America’s Oldest Vieux Carré: Charleston’s French Quarter
By Christina R. Butler/Butler Preservation for
Charleston Empire Properties – 12 February 2020
Although the name dates to the 1970s when the area became a National Register district, the French Quarter is one of the oldest sections of historic Charleston, within the original walled city. The neighborhood is bounded on the north by Cumberland Street, on the west by Meeting Street, east by the Cooper River, and to the south by Broad Street. In the past, the French Quarter would have been bustling with maritime activity, tradesmen’s workshops, and merchant’s offices because of its proximity to Charleston’s lost wharves. The neighborhood today is an eclectic mix of residences, small businesses, museums, and art galleries, and is also home to several of Charleston’s historic churches and to important historic buildings that have become museums.

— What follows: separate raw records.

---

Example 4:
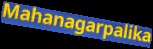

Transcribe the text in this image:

Mahanagarpalika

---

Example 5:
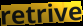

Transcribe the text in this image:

retrive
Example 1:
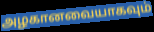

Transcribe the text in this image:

அழகானவையாகவும்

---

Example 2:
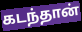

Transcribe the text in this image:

கடந்தான்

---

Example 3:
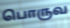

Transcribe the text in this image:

பொருவ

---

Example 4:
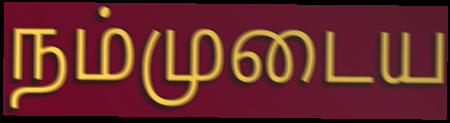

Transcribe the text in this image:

நம்முடைய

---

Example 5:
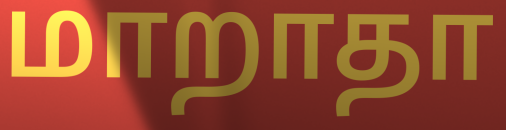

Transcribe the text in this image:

மாறாதா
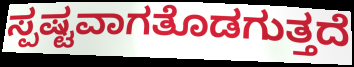
ಸ್ಪಷ್ಟವಾಗತೊಡಗುತ್ತದೆ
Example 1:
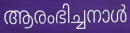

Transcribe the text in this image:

ആരംഭിച്ചനാൾ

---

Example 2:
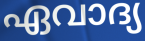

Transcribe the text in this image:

ഏവാദ്യ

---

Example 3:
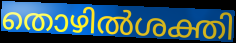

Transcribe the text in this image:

തൊഴിൽശക്തി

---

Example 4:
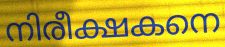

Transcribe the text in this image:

നിരീക്ഷകനെ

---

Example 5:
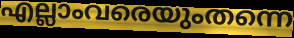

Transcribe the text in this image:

എല്ലാംവരെയുംതന്നെ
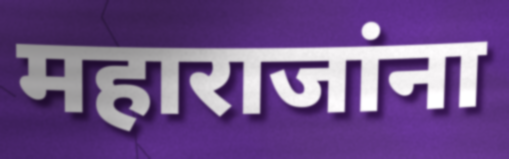
महाराजांना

The French Quarter highlighted on a 1788 Map from Library of Congress.
McCrady plat 562, early nineteenth century, showing houses, workshops, and outbuildings of various sizes along Union (now State) Street.
Charlestown was founded at its present location on the peninsula in 1680, and the high ground along the Cooper River where the French Quarter is now situated was quickly settled. The Quarter was inside the original town wall, which ran along present day East Bay Street and down Cumberland Street. The oldest public building in the state, the circa 1712 Powder Magazine, is a physical reminder of the neighborhood’s fortified colonial history.

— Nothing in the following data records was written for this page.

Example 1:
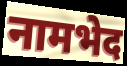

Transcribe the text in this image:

नामभेद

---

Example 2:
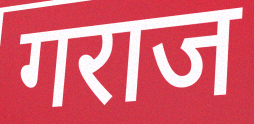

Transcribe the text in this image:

गराज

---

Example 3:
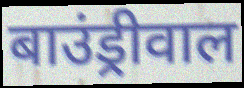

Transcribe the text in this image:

बाउंड्रीवाल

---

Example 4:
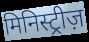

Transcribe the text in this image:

मिनिस्ट्रीज़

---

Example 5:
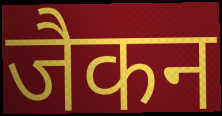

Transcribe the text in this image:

जैकन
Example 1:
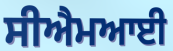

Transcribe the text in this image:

ਸੀਐਮਆਈ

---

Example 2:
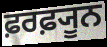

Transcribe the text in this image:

ਫ਼ਰਫ਼੍ਯੂਨ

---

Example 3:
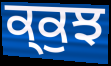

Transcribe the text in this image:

ਕ੍ਕੁਝ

Charlestown circa 1711, on the Edward Crisp Map. The right half of the walled portion of the town is now the French Quarter.
The French Quarter name was coined in honor of the French Huguenot protestants who fled Catholic France in the 1680s and emigrated to the new English colony of Carolina. The French Huguenot Church in the midst of the neighborhood (founded in 1687; current Gothic Revival building constructed in 1845) is the only church of its denomination still operating in the United States, and once a year the congregation still holds a service in French. Two more of the city’s oldest congregations are located in the French Quarter- Circular Congregational Church on Meeting Street and St. Philip’s Episcopal Church on aptly named Church Street. Circular was founded in the 1680s and while the current Richardsonian Romanesque style building dates to circa 1890, the graveyard has some of the oldest stones in Charleston. St. Philip’s, with its churchyard bisected by the street, was constructed in 1838 to replace the earlier building which was lost in a fire.
Recently restored French Huguenot Church, and St. Philip’s Episcopal Church and graveyard in 1920.
Most of the remaining cobble stone and Belgian block streets in the city are in the French Quarter, making it a favorite area for photographers and history lovers. Chalmers Street is the longest of these thoroughfares, and holds several important landmarks – the Fireproof Building designed in 1822 by nationally renowned architect (and South Carolina native) Robert Mills, which today is a museum run by the South Carolina Historical Society; the circa 1715 Pink House with its unique gambrel roof, one of the oldest houses in the city; and the Old Slave Mart, a museum that reminds visitors of the darker aspects of Charleston’s history, where enslaved people were held against their will and sold at auction in the 1850s.
The Old Slave Mart Museum on Chalmers Street.
The “Pink House” in 1920 and 2020.
The Cooper River today is several blocks further east than it was when the French Quarter was first settled, as a result of residents filling the formers docks over time. In the nineteenth century, residents would have seen warehouses and wharves to the east of East Bay Street, with a forest of ship masts beyond in the Cooper River docks, where boats were loaded with rice, cotton, and other exports.
Charleston in 1872, showing the wharves and ships along the eastern edge of the French Quarter.
By the 1920s, the French Quarter (like much of the aging city) was in need of renovation. The Dock Street Theater, for example, had long been a hotel and tenement and was in such a dilapidated state that there was talk to demolishing it. Fortunately, the neighborhood instead became part of the first historic district in the country in 1931, and tourism interest and renovation money quickly followed. The Dock Street was reopened in 1935, and many nearby dwellings were restored as single family residences. Residential architecture includes Charleston single houses from the early eighteenth century, hipped roof dwellings such as the Alexander Perroneau tenements erected in 1740 partially out of imported Bermuda stone, and row houses like Johnson’s Row, a brick series of buildings on Queen Street.
The Perroneau houses on Church Street in 1920 and today.
A historic shop or warehouse turned into a lovely residence on Unity Alley.
The French Quarter has two parks, Washington Park, which is tucked behind the Fire Proof Building and is lines with Spanish moss covered live oak trees, and Waterfront Park, which faces the Cooper River and Charleston Harbor. East Bay Street is lined with popular restaurants, and art galleries abound in the French Quarter. With so many amenities, it is no wonder that the French Quarter remains one of the most desirable neighborhoods in the city, and potential buyers can choose from pied-a-terre condos in former warehouses along Lodge Alley and State Street, to lovely single family homes with spacious rear gardens and church steeple views.
Church Street circa 1930 and today.
Sources:
– National Register nomination, “French Quarter and Lodge Alley”, 1973.
– Jonathan Poston, Buildings of Charleston. Columbia: University of South Carolina Press, 1997.
– McCrady plat collection.
– “History of the French Huguenot Church”, https://www.huguenot-church.org/history.html
– Preservation Society, “Halsey Map”; Dock Street Theater, Powder Magazine, Huguenot Church, St. Philip’s Church entries, www.halseymap.com
– Walter Edgar, South Carolina Encyclopedia. Columbia: University of South Carolina Press, 2006.
– Maps and historic images from the Library of Congress.